2. Create a list of potential candidates

Have a list of the professionals you would like to work with based on their location or specialty. You can search for potential candidates by location or specialty on the list of Association of Professional Genealogists.

Some professionals have experience and knowledge of multiple geographic locations and periods, which is crucial if you want a professional genealogist to dig deep into several generations of your ancestors.

3. Experience

Many people are posing as professional genealogists. Before contracting a genealogist, it is crucial to review their portfolio to understand what to expect. How many years has the genealogist operated? Are they professionally trained?
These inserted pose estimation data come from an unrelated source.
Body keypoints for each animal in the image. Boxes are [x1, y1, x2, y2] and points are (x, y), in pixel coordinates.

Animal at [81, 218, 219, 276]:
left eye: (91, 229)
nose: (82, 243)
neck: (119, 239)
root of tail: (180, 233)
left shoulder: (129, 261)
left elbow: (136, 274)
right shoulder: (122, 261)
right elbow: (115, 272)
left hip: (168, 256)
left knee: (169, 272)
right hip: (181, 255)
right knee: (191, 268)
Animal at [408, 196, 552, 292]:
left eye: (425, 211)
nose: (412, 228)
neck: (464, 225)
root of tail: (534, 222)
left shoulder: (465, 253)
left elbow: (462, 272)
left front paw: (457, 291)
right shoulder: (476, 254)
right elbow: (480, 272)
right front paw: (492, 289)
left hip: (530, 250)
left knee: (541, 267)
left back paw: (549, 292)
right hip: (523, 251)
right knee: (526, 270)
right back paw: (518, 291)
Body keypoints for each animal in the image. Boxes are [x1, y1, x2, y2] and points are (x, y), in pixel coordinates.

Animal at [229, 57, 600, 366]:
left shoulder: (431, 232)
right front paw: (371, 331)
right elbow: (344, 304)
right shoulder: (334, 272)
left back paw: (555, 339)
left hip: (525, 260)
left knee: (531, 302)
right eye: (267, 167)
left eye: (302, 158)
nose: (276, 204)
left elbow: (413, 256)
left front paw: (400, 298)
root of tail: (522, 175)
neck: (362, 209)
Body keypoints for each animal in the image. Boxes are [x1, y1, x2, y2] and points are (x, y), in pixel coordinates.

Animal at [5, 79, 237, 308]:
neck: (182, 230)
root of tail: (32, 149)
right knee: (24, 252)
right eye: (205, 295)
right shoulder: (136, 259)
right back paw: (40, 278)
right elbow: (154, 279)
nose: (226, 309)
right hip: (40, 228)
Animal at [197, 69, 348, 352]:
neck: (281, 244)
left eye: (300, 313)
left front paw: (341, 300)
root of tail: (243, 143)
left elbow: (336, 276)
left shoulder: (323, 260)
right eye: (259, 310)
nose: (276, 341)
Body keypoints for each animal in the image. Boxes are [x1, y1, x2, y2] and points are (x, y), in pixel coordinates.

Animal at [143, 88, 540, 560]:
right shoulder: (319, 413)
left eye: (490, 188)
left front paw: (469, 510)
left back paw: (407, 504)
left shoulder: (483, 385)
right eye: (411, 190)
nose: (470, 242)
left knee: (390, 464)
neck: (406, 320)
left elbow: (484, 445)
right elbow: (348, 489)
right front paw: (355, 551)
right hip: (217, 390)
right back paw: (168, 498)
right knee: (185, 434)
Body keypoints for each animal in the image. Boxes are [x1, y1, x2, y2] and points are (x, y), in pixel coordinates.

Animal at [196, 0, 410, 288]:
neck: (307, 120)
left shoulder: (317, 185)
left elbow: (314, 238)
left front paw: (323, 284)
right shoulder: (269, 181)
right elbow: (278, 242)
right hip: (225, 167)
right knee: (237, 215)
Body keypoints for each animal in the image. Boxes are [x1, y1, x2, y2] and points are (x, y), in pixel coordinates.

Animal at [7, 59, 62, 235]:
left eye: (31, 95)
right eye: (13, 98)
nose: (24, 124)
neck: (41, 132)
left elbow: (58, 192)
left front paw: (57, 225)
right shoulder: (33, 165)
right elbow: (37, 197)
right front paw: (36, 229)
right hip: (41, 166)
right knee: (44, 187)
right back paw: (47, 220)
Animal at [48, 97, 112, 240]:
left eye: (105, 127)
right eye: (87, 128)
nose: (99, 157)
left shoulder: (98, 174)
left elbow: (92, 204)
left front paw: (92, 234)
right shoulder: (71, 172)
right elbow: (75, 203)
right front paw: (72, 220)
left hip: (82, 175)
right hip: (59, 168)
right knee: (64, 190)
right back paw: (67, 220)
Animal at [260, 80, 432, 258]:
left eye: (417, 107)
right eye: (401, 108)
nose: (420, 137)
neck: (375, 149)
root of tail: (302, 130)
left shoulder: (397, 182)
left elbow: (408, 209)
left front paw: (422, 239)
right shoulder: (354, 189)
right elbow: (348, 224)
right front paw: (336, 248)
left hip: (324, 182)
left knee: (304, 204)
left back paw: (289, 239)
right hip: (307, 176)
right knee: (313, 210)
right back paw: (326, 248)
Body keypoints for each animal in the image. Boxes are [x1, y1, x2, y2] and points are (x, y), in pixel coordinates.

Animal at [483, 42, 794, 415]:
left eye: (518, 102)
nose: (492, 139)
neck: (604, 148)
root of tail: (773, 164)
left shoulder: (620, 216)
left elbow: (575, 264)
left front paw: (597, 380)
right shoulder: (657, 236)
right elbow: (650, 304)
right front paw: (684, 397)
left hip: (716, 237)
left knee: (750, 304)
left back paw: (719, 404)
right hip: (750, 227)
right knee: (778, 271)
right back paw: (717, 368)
The main aim of getting a professional is to add information to your family tree, which can be done through a genealogy research report.

Different companies may offer other additional products, but the report is a critical product. When reviewing the samples of jobs, the genealogist has undertaken, evaluated their effective use of time, and used the Genealogical Proof Standard (GPS).

GPS was formed in 2000 by the National Board for Certification of Genealogists. Its main aim is to ensure that genealogists meet a minimum standard for seeking to prove ancestry. Here are the components of the GPS standard.

  • Exhaustive search

The genealogist must perform a reasonable search of pertinent records before concluding the family tree. This means the search is not limited to online, indexed sources only, but unindexed records and phone calls or visits to ancestor’s funeral homes.

  • Well-cited sources

The genealogist should cite all the sources used to be referenced and evaluated in the future. The work done should be useful and accessible to your generations as well.

  • Evaluating conflicting evidence

Most people hire a genealogist to help them get through genealogical brick walls that exist because of sparse or contradictory evidence. Hiring a professional who can navigate through those conflicts and communicate the resolutions effectively is paramount.

4. Public reviews

Check the reviews left by prior clients to get a view of what it is like to work with a certain genealogist. There are several review sites available where you can check out your prospective company. A tip for finding reviews on a particular company or individual is a Google search of the company’s name plus “reviews.”

5. Credentials

The primary credentials in genealogy are CG (Certified Genealogists), which is offered by the Board for Certification of Genealogists, and AG (Accredited Genealogists), which is provided by ICAPGen.

  • Accredited Genealogists (AG)

The International Commission offers it for the Accreditation of Professional Genealogists after the candidate has passed several tests. These tests are geographically specific, and the candidate is required to submit a four-generation report to demonstrate their ability to research in an era that relied on oral communications. Therefore, when hiring an AG, please inquire about the geographic regions where they were tested to ensure it covers the area you need.

  • Certified Genealogists

It is not geographic specific. CG focuses on the candidate’s ability to resolve contradictory evidence and interpret documents. Most people go for CGs.

Researching genealogists before hiring them will help you feel more confident with the results you get from their work. Keeping in mind that the services offered are not guaranteed to be a success for reasons such as privacy laws and record loss, it is crucial to ensure you hire someone who will use time effectively and go out of their way to search for the information you need.